Northern America proved to be a challenging country for early settlers in its geography. From mountains west, to the sharp winters consumed by infertile land brimming with trees in the New England Colonies. Colonists trudged through the lands to create success for themselves. This essay will explore what it was like for early settlers to establish anchored settlements in the New England Colonies from a geographical perspective.
The New England Colonies (New Hampshire, Massachusetts Bay, Rhode Island, and Connecticut) are the northern colonies mainly associated with the areas of infertile land, thick trees, mountains, and harsh winters. Initial settlers had a long and bumpy road ahead of them trying to prosper in these areas due to the severe geographical setbacks. Despite these obstacles, settlers still found a way to overcome these limitations to help advance the nation into what it is today. As stated earlier, there are many trees in New England. With the many trees in the area, settlers had a hard time farming. While the abundant amount of wood made great for lumber work, such as creating houses and cabins or having ample wood for fires. Wood was considered the best resource not only for northern settlers but for all settlers. With tree roots everywhere and many hills, there was not adequate space for big farms like there was for the south. Not only that, the land was infertile. The soil was not farm-friendly, hence why the only cash crop at that time in New England was tobacco. Just these two facts alone made it near impossible for these early settlers to establish towns suitable enough for living and raising families. Nearly 50% of all of New England soil was too rocky to support any cultivation. The only crop able to be farmed in this region was tobacco, and tobacco was the only reason these northern settlements were saved from being wiped out. It also became one of the largest cash crops to be harvested in the colonies at that time, but that is beside the point.
While the soil was probably the heftiest setback for the settlers, there are a few other factors to take into consideration such as fishing, mountains, and the climate. There are many bodies of water in New England to aid the settlers in fishing. Fishing was an important part of New England in its early days. Between the years of 1607-1620, Sir Ferdinando Gorges tried to establish a fishery off the New England coast, as he thought the productivity of this fishery would equal to the amount of productivity of fisheries located in Newfoundland. Aside from fishing, the mountains of New England also played a special role with settlers throughout this time. First off, the settlers were unable to travel westward over the Appalachian Mountains due mainly to the British not allowing it. Not only did the British not allow for western expansion, but the Appalachian Mountains would also have been immensely difficult to cross over. These early colonists could barely survive traveling north, let alone climbing the Appalachian Mountains. The mountain range may have also affected the winters in the earliest settlement Jamestown. These winters in Jamestown were arduous. Heaps of settlers were to die in the first winter at the first permanently established colony. Winters on the eastern coast were excessively bitter and filled with snow. Jamestown nearly failed due to the winters being so harsh. Settlers could not harvest food or plant seeds during these winters. This difficult season in New England was arguably one of the largest hindrances to settlement apart from the infertile soil.

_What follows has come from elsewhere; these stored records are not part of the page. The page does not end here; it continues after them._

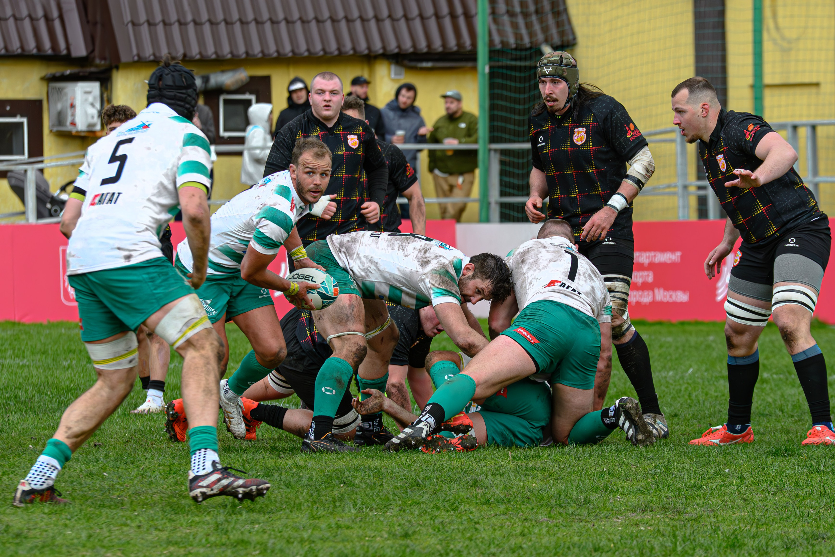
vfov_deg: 3.9
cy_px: 314
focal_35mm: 348
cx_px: 507
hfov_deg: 5.9
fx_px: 8083
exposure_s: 1/1000
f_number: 5.6
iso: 1000
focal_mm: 200
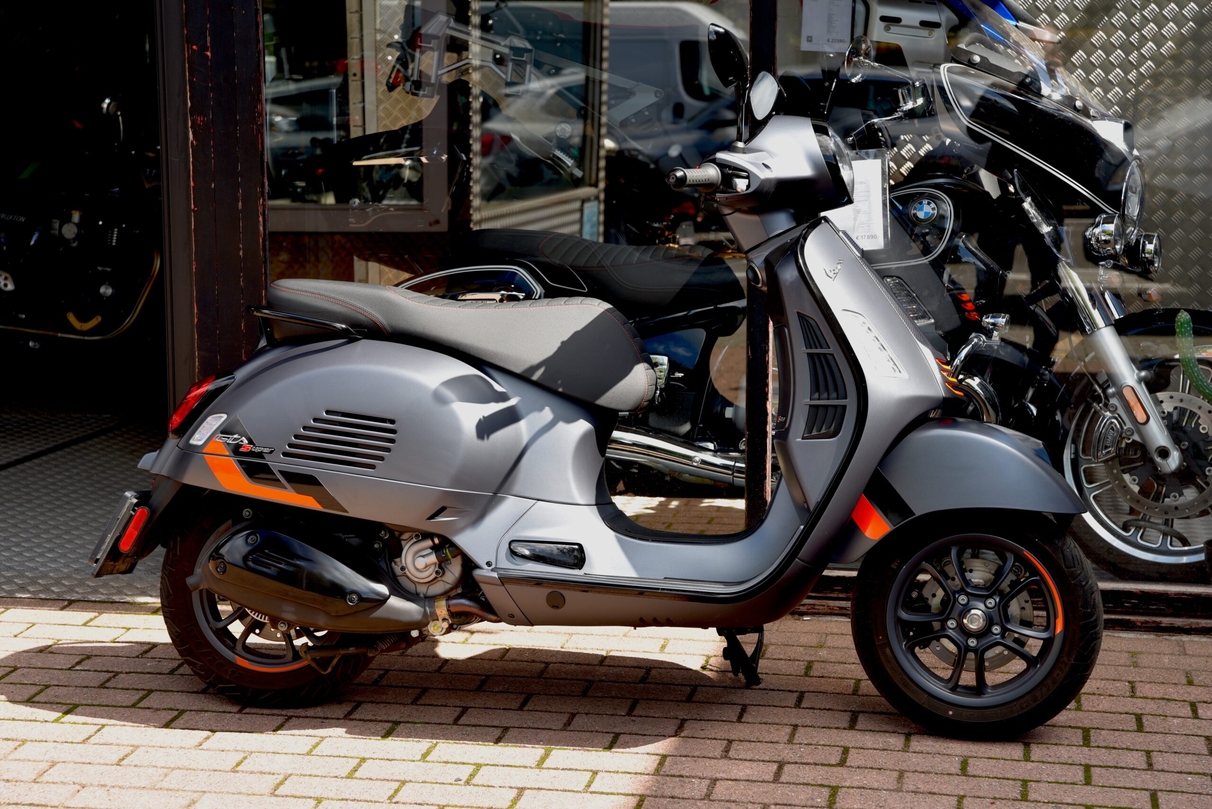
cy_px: 404
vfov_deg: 19.5
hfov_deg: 28.8
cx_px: 606
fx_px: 2357
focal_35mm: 70
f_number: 5.6
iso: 100
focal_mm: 70
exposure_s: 1/125
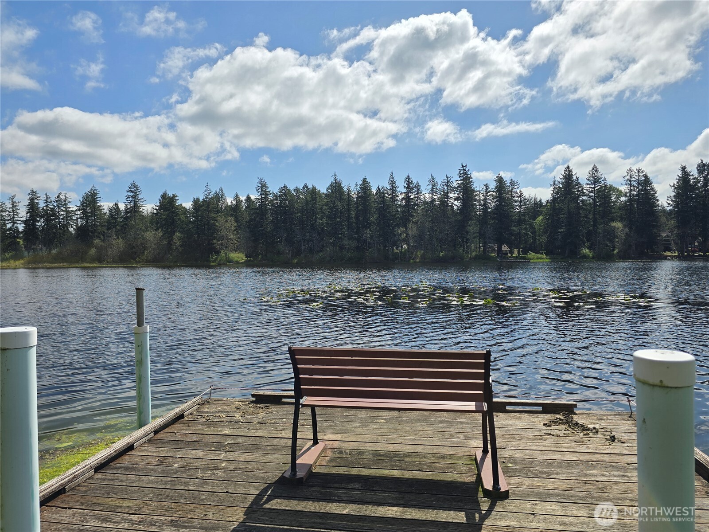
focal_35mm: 23
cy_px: 266
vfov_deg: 58.9
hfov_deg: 73.9
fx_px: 471
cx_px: 354
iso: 12
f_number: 1.7
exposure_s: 1/1601
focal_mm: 6.3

Settlers had a difficult time trying to cultivate the New England Colonies. Although the many hardships they were forced to face such as the Appalachian Mountains, rocky soil that demonstrated the weak farming capabilities, trees blanketing the land, and extreme winters these colonists were able to prosper. While the earliest of times of migration to the north proved to be problematic and troublesome, as time went by these adventurous colonists were able to become familiar and comfortable with the land that they call home. This essay helped demonstrate what it was like for the colonists to settle New England from a geographical perspective.